No one description can suffice, and the internationally-touring retrospective with the evocative title leaves the sentence to be finished in any number of combinations. The exhibition, which opened at the Museum of Contemporary Art in Chicago last Tuesday, makes no attempt to establish just one description of the legendary artist and performer. From his music career to his acting career, dabbling in the visual arts, fashion and set design throughout, the eternally recognizable Bowie has pervaded pop culture since he first attained commercial success as a musician in the 1960s and has established his name as a cultural entity — never vague, yet never completely defined. He’s been at it for over 50 years and is truly unique enough to demand an exhibition of this magnitude.

Over 300 objects as diverse as notebooks full of handwritten lyrics to many of Bowie’s greatest hits, original costume designs coming from collaborations with designers such as Kansai Yamamoto, Thierry Mugler and Alexander McQueen, photographs and album artwork and rare performance footage ranging from his various tours to an appearance on “Saturday Night Live” in the 1990s all give insight into the world of David Bowie.

The design and layout of the exhibit design reflect Bowie’s diverse career and various personas — multi-sensory and disorganized yet revelatory. The combination of music and visuals pays homage to Bowie’s range of accomplishments and talents. Paintings, wallpaper designs, a lyric-writing computer program, set design sketches, notebooks full of lyrics and random thoughts are all on display, giving visitors a rare view inside the creative genius of the man behind Aladdin Sane, Ziggy Stardust and Major Tom.

Visitors are given headsets that stream Bowie’s music and snippets from interviews corresponding to their location in the exhibit. As one approaches a mirrored alcove with the costume Bowie wore while performing “Starman” on “Top of the Pops,” a video from the performance plays in the background while the audio plays through the headset. While creating a very individual experience, the technology doesn’t function seamlessly. At times, you pick up the audio stream from the next room, creating a somewhat disjointed experience.

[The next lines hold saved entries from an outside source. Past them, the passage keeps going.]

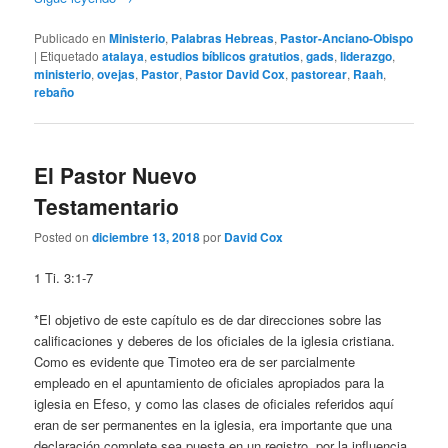
Publicado en
Ministerio
,
Palabras Hebreas
,
Pastor-Anciano-Obispo
|
Etiquetado
atalaya
,
estudios bíblicos gratutios
,
gads
,
liderazgo
,
ministerio
,
ovejas
,
Pastor
,
Pastor David Cox
,
pastorear
,
Raah
,
rebaño
El Pastor Nuevo
Testamentario
Posted on
diciembre 13, 2018
por
David Cox
1 Ti. 3:1-7
*El objetivo de este capítulo es de dar direcciones sobre las
calificaciones y deberes de los oficiales de la iglesia cristiana.
Como es evidente que Timoteo era de ser parcialmente
empleado en el apuntamiento de oficiales apropiados para la
iglesia en Efeso, y como las clases de oficiales referidos aquí
eran de ser permanentes en la iglesia, era importante que una
declaración complete sea puesta en un registro, por la influencia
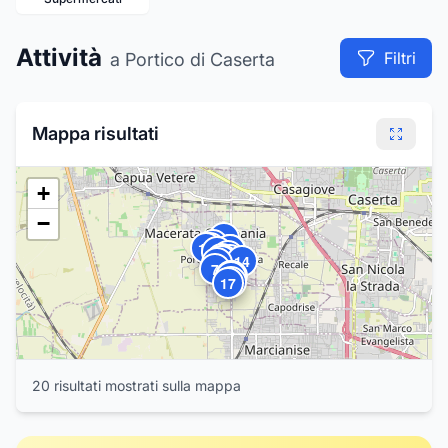
Attività
Filtri
a Portico di Caserta
Mappa risultati
+
−
20
18
19
15
10
9
8
6
3
4
2
1
14
5
7
11
12
13
16
17
20
risultat
i
mostrat
i
sulla mappa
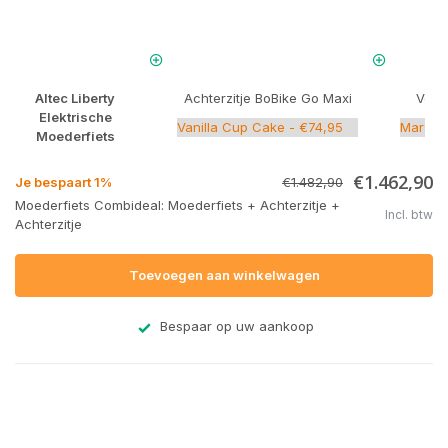
Altec Liberty
Achterzitje BoBike Go Maxi
Voorz
Elektrische
Moederfiets
€1.462,90
Je bespaart 1%
€1.482,90
Moederfiets Combideal: Moederfiets + Achterzitje +
Incl. btw
Achterzitje
Toevoegen aan winkelwagen
Bespaar op uw aankoop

The exhibit distinctively paints David Bowie as a persona quite separate from the man David Jones himself. The exhibition gives little hint to the origins of his stage name and makes no reference to the fact that he is, indeed, still alive and recording music. This “David Bowie Is” not living life as husband to retired supermodel Iman and father to sci-fi filmmaker Duncan Jones. Perhaps this was intentional, taking visitors further into the fantasy and outlandish nature of Bowie’s world and rejecting any portrayal of him as typical or real. To some visitors, this may come across as a bit dismissive. For example, no mention is made of Bowie’s 2013 comeback album, “The Next Day.” The lack of references to some of these things makes the exhibition almost feel incomplete, but it certainly gives an air of wonder.

Coming from a five-month run at the Victoria & Albert Museum in Bowie’s homeland, England, David Bowie Is crossing borders now on its only U.S. stop before it later heads to Paris and Melbourne.  “David Bowie Is” will be on display in Chicago until Jan. 4, 2015, giving students a number of opportunities to take the short trip into the city for a visit. Tickets are $25 and include entrance to the rest of the museum. For just $5 more, the museum offers a student membership. Good for a year, the membership includes free admission to the Museum of Contemporary Art, as well as two free guest passes and one free ticket to “David Bowie Is.”